--- start of Supplied entries ---

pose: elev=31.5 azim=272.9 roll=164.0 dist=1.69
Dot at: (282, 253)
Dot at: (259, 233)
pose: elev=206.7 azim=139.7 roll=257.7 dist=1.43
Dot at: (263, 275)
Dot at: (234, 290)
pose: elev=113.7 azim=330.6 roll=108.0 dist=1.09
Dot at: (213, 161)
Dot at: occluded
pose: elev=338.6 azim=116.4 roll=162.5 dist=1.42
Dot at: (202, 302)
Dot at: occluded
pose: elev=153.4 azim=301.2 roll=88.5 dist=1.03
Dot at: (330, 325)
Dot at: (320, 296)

--- end of Supplied entries ---
--- start of Supplied entries ---

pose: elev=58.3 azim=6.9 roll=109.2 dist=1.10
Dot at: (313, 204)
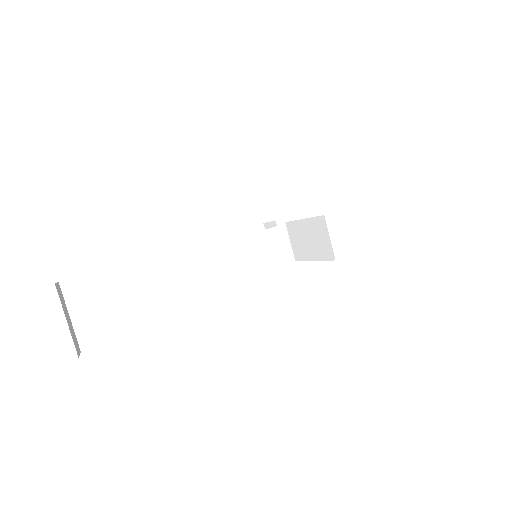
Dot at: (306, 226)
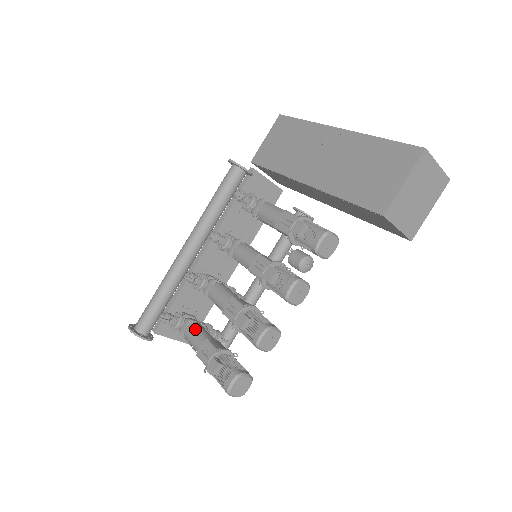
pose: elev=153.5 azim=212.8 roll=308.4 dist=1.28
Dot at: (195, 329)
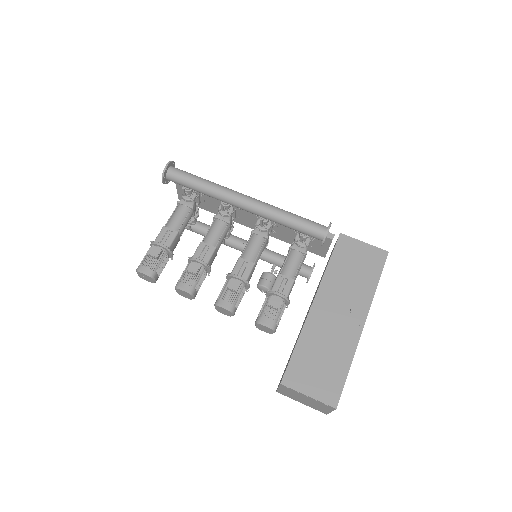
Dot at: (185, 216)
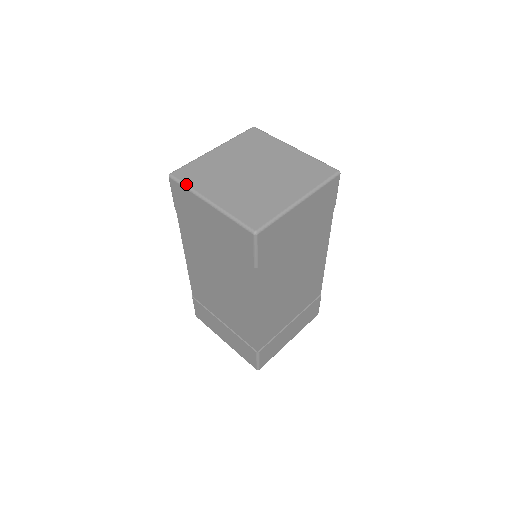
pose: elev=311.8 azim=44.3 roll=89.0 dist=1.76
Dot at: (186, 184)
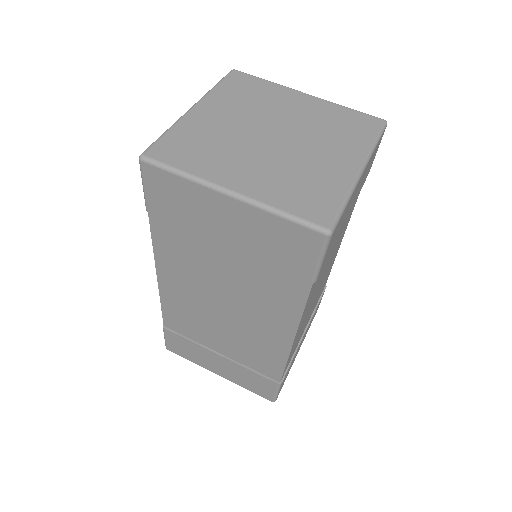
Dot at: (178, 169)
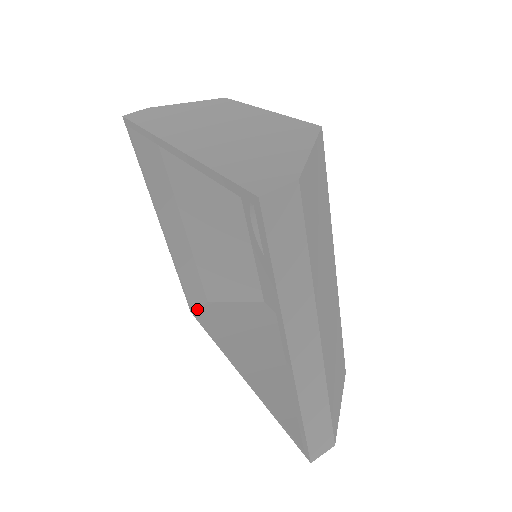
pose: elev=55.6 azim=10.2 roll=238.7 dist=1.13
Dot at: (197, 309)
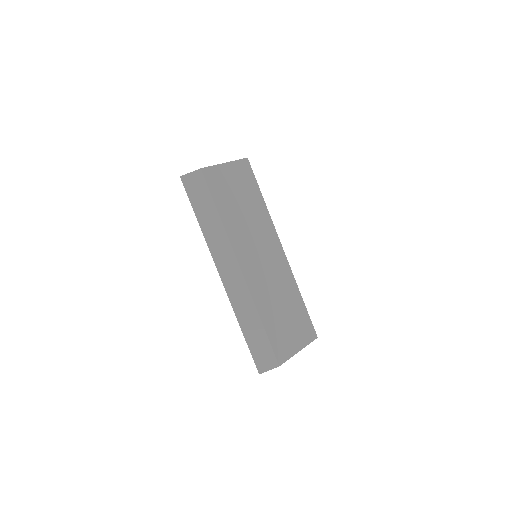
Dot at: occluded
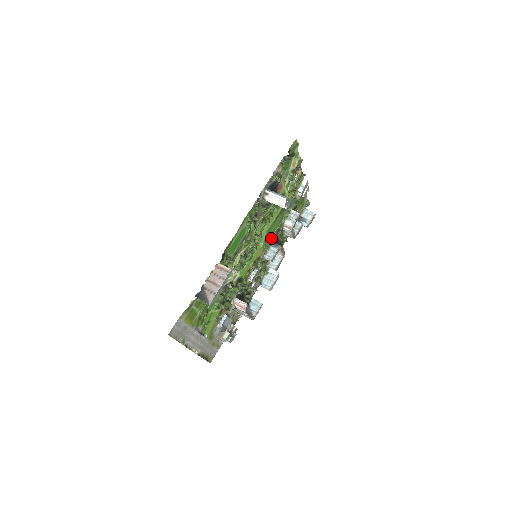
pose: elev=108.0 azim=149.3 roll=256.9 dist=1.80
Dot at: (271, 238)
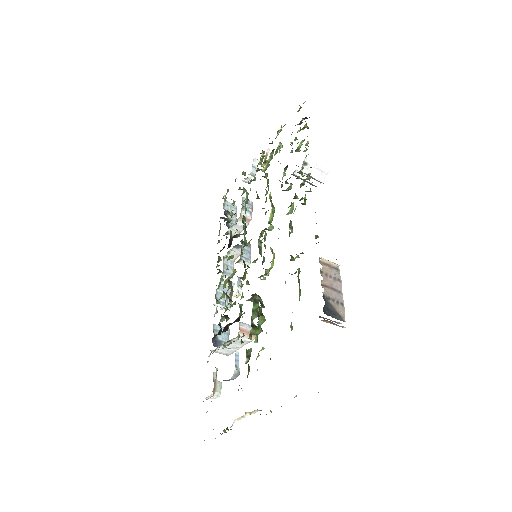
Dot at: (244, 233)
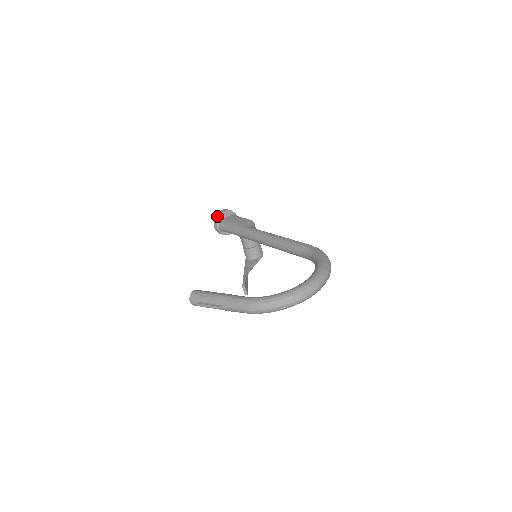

--- end of Supplied entries ---
--- start of Supplied entries ---

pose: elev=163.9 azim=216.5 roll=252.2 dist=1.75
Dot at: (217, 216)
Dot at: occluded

--- end of Supplied entries ---

What you should do
List each line of the data above that contains the string "elev", copying every such line in full.

Complete output
pose: elev=31.5 azim=272.9 roll=164.0 dist=1.69
pose: elev=206.7 azim=139.7 roll=257.7 dist=1.43
pose: elev=113.7 azim=330.6 roll=108.0 dist=1.09
pose: elev=338.6 azim=116.4 roll=162.5 dist=1.42
pose: elev=153.4 azim=301.2 roll=88.5 dist=1.03
pose: elev=58.3 azim=6.9 roll=109.2 dist=1.10
pose: elev=153.5 azim=212.8 roll=308.4 dist=1.28
pose: elev=311.8 azim=44.3 roll=89.0 dist=1.76
pose: elev=55.6 azim=10.2 roll=238.7 dist=1.13
pose: elev=108.0 azim=149.3 roll=256.9 dist=1.80
pose: elev=163.9 azim=216.5 roll=252.2 dist=1.75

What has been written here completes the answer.